Pauline Marois ne veut pas accélérer les études environnementales sur le gisement Old Harry, comme l'a proposé François Legault ce matin. «Je pense qu'on doit prendre le temps de bien faire les choses», a réagi la chef du Parti québécois.

Le PQ est pris entre deux feux au sujet du gisement Old Harry. En 2008, Old Harry faisait saliver Mme Marois. Il serait «irresponsable» d'ignorer ce potentiel pétrolier, car il permettrait de payer pour l'éducation et la santé, affirmait-elle alors à son retour d'un voyage en Norvège. Dans sa plateforme, le PQ promet d'ailleurs de mieux tirer profit des hydrocarbures. Il propose un nouveau régime de redevances pour les hydrocarbures, qui permettrait de récupérer 50% du profit avant impôt.

Le gisement Old Harry est situé à 80 kilomètres des Îles-de-la-Madeleine dans le golfe du Saint-Laurent. Il est à cheval sur la frontière maritime entre Québec et Terre-Neuve. Il recèlerait jusqu'à deux milliards de barils de pétrole ou 5000 milliards mètres cubes de gaz naturel. L'année dernière, Québec estimait pouvoir récolter un total de 9 milliards $ de redevances. Ce calcul se fondait sur un baril de pétrole à 100$, sur un taux de récupération du gisement de 50% et sur le régime actuel de redevances, établi à 12,5%.

Il y a un moratoire dans le Saint-Laurent depuis 1998. Des études environnementales stratégiques (ÉES) ont été commandées. Celle sur le golfe du Saint-Laurent doit être déposée l'année prochaine.

Après avoir dit qu'il y avait «urgence» d'exploiter cette ressource, le gouvernement Charest avait finalement proposé l'année dernière de suivre cette étude par une autre plus locale, spécifiquement sur Old Harry.

Mme Marois attend l'ÉES avant de dire si le PQ souhaite exploiter le gisement. Et elle promet, comme les libéraux, de s'engager à consulter la population après le dépôt de l'ÉES avant de se décider. «Il y a beaucoup d'inquiétude des pêcheurs de homard et de crabe, parce que (Old Harry) est très près de ces réserves», a-t-elle reconnu.

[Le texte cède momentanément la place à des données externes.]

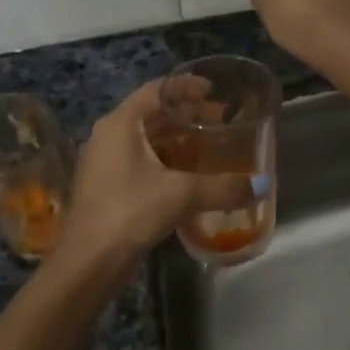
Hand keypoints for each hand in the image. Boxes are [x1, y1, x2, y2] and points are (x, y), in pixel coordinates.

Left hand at [53, 80, 258, 272]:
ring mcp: (104, 162)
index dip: (185, 87)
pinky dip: (165, 161)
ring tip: (209, 146)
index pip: (156, 91)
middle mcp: (108, 136)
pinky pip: (140, 162)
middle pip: (151, 114)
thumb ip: (222, 187)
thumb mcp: (181, 195)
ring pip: (145, 140)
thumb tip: (261, 185)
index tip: (213, 90)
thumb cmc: (130, 212)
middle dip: (186, 115)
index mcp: (120, 124)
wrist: (88, 262)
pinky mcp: (106, 187)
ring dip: (176, 140)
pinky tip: (188, 176)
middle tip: (219, 120)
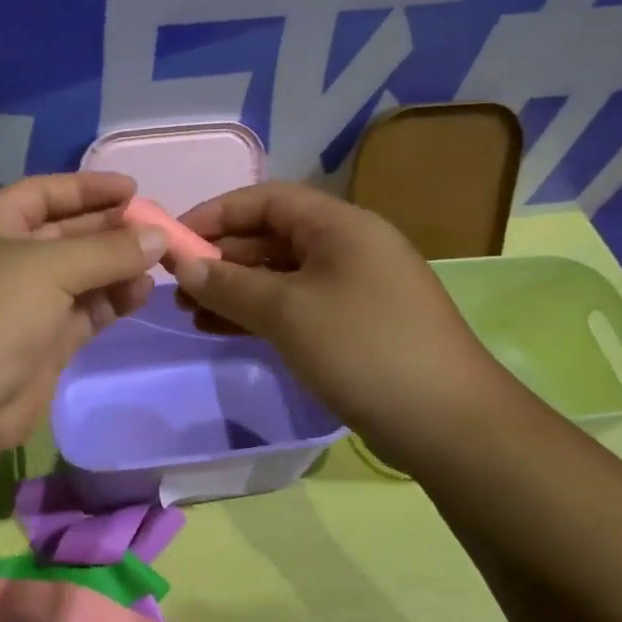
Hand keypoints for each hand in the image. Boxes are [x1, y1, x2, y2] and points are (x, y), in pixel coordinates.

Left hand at [0, 172, 165, 455]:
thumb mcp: (48, 268)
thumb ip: (108, 250)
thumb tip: (159, 236)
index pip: (43, 194)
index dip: (87, 189)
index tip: (134, 189)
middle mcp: (5, 259)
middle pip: (66, 233)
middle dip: (110, 229)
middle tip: (158, 228)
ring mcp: (25, 303)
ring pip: (80, 274)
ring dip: (117, 267)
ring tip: (159, 263)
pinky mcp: (44, 341)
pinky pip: (85, 310)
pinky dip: (111, 300)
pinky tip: (142, 292)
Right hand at [172, 182, 507, 443]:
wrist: (448, 423)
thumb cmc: (363, 349)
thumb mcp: (287, 312)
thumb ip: (229, 285)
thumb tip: (182, 266)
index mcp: (340, 225)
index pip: (266, 199)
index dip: (216, 214)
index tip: (173, 241)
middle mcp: (348, 246)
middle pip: (271, 236)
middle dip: (221, 257)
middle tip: (176, 284)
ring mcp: (353, 288)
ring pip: (280, 275)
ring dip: (233, 289)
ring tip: (188, 312)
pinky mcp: (353, 325)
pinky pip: (295, 306)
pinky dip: (258, 313)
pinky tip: (220, 329)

Mme Marois commençait aujourd'hui sa campagne dans l'est du Québec. Elle n'avait pas d'annonce à faire. Ce matin, elle a rencontré un groupe de pêcheurs. L'industrie du tourisme et des pêches s'inquiète des risques environnementaux.

Un lobby de Madelinots pro-moratoire, Attention FragÎles, s'oppose également à l'exploitation du gisement. «Il y aura un débat (après l'ÉES), et on va entendre ces points de vue là», a-t-elle assuré.

Litige avec Terre-Neuve

Les fonds marins sont de compétence fédérale. L'année dernière, Québec a mis fin à un contentieux de 12 ans en obtenant du fédéral le droit d'exploiter et conserver les profits du gisement. Il lui reste à créer une société Canada-Québec destinée à cette exploitation. Terre-Neuve a une telle entente depuis 1985. Elle a déjà créé la société nécessaire, et la société Corridor Ressources a commencé les levées sismiques. Les environnementalistes ont critiqué les réglementations environnementales, laxistes selon eux, de cet office.

Comme Terre-Neuve a commencé l'exploration dans un gisement au large des côtes québécoises, le député péquiste Bernard Drainville a déjà affirmé que le moratoire était «bidon».

À ce problème s'ajoute celui de la frontière. Terre-Neuve ne reconnaît pas la frontière maritime de 1964, même si elle a été confirmée par deux tribunaux administratifs. Selon ce tracé, le deux tiers du gisement appartient au Québec.

Greenpeace a réagi ce midi en rappelant que la loi fédérale limite la responsabilité financière des entreprises pétrolières à 30 millions $ sur la côte est. S'il y a une marée noire, les contribuables pourraient hériter du reste de la facture, prévient le lobby environnementaliste.

La question est très sensible aux Îles. Au rassemblement du PQ, quelques citoyens brandissaient des pancartes sur lesquelles on pouvait lire: «Pour un moratoire dans le Golfe»

Lutte serrée dans les Îles

Une lutte serrée est à prévoir dans les Îles-de-la-Madeleine. Le PQ la détenait de 1998 à 2008. Il l'a perdue par seulement 316 votes en 2008 aux mains du libéral Germain Chevarie. Jeannine Richard essaiera de défaire M. Chevarie. Elle est gestionnaire de la Verrerie La Méduse.

Le PQ a rappelé que, depuis la démission de la vice-première ministre Nathalie Normandeau, le responsable de la région n'y réside pas. C'est Yves Bolduc, député de Jean-Talon (Québec), qui est responsable de la Gaspésie et des Îles-de-la-Madeleine.